TGV sud-est: Le trafic reprend ce vendredi

TRANSPORTS Une télécommande d'aiguillage aurait subi un acte de malveillance, entrainant de fortes perturbations jeudi...

avec AFP

— 

Le trafic des TGV circulant entre Paris et le sud-est de la France a été rétabli vendredi matin après une avarie sur une télécommande d'aiguillage due, selon la SNCF, à un acte de malveillance qui a provoqué jeudi soir des retards allant jusqu'à trois heures.
Le trafic des TGV circulant entre Paris et le sud-est de la France a été rétabli vendredi matin après une avarie sur une télécommande d'aiguillage due, selon la SNCF, à un acte de malveillance qui a provoqué jeudi soir des retards allant jusqu'à trois heures. — Francois Guillot afp.com

La SNCF espérait rétablir un service normal ce vendredi matin après qu'une avarie sur une télécommande d'aiguillage qui pourrait être due, selon la SNCF, à un acte de malveillance, a provoqué jeudi soir des retards allant jusqu'à trois heures, voire quatre, des TGV circulant entre Paris et le sud-est de la France.

Dans la soirée, les TGV en provenance de Marseille Saint-Charles, Genève, Perpignan, Annecy, Cannes, Grenoble, Hyères... accusaient à la gare parisienne de Lyon des retards de 1h45 à 3 heures. Un train attendu de Lyon-Perrache étant même annoncé avec un retard de 4 heures.

Des passagers fatigués et agacés

Les passagers ayant débarqué à 22h30 du train qui aurait dû arriver trois heures plus tôt de Marseille étaient fatigués et agacés, mais la situation était calme et gérée par les équipes d'accueil mises en place par la SNCF, a constaté une journaliste de l'AFP. Les agents distribuaient des bouteilles d'eau, ainsi que des formulaires pour se faire rembourser en partie le voyage.

Un couple d'enseignants reconnaissait que la SNCF avait «fait des progrès» dans l'information des passagers, mais déplorait qu'il n'y ait rapidement plus rien eu à manger dans le train, qui était censé arriver à Paris avant l'heure du dîner. Tout en souriant aux proches venus les accueillir, une mère de famille, avec ses deux garçons de 11 et 4 ans, a juste lâché un "très mal" alors qu'on lui demandait comment s'était passé le voyage.

A partir de 17h00 et dans les deux sens, les trains ont dû circuler plus lentement aux abords des aiguillages, qui ne pouvaient plus être télécommandés de Paris, entre le sud de la capitale et le nord de Lyon. Cette panne affectait également la signalisation. Une vingtaine de TGV étaient concernés, certains étant détournés des lignes à grande vitesse vers les lignes classiques.

«Chacun paie son repas, très cher»

«Quand on nous a dit qu'on allait arriver à 22h, les gens se sont précipités au bar pour acheter de quoi dîner», a également raconté par téléphone à l'AFP à Lyon Claire Birtchansky, qui se trouvait à bord du TGV 6122 parti de Toulon à 14h45 et censé arriver à Paris à 18h50. «On a de l'électricité, du chauffage, mais (...) on ne nous a même pas apporté d'eau et chacun paie son repas, très cher», ajoutait-elle.
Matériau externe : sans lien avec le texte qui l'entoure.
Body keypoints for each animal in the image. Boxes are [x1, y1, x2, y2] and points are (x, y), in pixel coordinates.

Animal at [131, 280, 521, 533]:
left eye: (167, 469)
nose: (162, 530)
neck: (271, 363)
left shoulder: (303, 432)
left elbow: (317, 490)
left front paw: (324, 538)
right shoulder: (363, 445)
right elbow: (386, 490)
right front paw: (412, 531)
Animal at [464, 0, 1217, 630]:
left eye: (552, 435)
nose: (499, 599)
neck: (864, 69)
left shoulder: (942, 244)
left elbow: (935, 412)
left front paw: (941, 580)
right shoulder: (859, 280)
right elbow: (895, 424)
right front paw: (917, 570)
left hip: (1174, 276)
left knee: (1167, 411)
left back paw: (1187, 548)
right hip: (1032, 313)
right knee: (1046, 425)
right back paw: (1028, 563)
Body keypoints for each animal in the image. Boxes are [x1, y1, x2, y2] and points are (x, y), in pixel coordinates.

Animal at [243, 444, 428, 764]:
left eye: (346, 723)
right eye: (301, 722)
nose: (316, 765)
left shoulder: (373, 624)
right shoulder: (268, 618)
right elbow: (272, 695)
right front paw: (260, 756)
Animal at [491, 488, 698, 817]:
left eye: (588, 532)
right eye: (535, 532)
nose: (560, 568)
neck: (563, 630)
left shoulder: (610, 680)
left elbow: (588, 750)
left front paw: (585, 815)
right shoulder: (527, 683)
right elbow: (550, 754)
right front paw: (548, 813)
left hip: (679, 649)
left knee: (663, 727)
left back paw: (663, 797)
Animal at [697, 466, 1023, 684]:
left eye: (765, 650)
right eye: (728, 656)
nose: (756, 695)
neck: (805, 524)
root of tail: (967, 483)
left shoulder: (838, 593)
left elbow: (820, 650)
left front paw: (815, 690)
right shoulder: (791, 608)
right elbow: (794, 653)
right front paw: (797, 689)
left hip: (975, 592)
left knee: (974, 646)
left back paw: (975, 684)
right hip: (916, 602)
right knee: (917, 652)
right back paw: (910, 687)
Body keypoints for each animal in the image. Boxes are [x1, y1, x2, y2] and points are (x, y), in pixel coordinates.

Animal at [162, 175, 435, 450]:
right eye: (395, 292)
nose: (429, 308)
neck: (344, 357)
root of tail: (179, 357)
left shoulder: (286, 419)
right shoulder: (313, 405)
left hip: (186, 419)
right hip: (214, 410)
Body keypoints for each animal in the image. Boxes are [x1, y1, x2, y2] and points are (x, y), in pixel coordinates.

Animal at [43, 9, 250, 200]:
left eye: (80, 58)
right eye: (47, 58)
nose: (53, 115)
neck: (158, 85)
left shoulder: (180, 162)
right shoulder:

«Les contrôleurs sont passés dans les wagons à plusieurs reprises pour nous informer de la situation», a-t-elle néanmoins reconnu. Ils ont également informé les voyageurs que la SNCF prendrait en charge les nuitées de ceux qui ne pourraient pas avoir leur correspondance. Sur Twitter, quelques passagers se montraient plutôt caustiques. «Suis dans le #TGV Marseille-Paris now. 3h de retard encore! Le paquet de chips vient de passer a 50 euros. 60 km/h en (vitesse) de pointe. Trop bien», a écrit l'un d'eux.

«L'hypothèse d’acte de malveillance est privilégiée»

«L'hypothèse d’acte de malveillance est privilégiée», a indiqué en fin de soirée dans un communiqué la SNCF, qui avait déclaré plus tôt n'exclure aucune thèse, «y compris l'acte de malveillance ou le vol de câble». «Une trentaine de techniciens et spécialistes sont mobilisés, certains venant de Tours et de Reims, afin d’effectuer les réparations qui se poursuivront durant la nuit afin de permettre la reprise du trafic de cette ligne dès demain matin», a précisé la société.

La SNCF ajoutait avoir également doublé «les équipes opérationnelles» afin de permettre «la circulation en toute sécurité des TGV impactés par la panne de télécommande sur le réseau à grande vitesse entre Paris et Lyon». Les équipes d'accueil ont aussi été renforcées par 100 agents dans les gares de Paris Gare de Lyon, Lyon Part Dieu et Marseille Saint-Charles.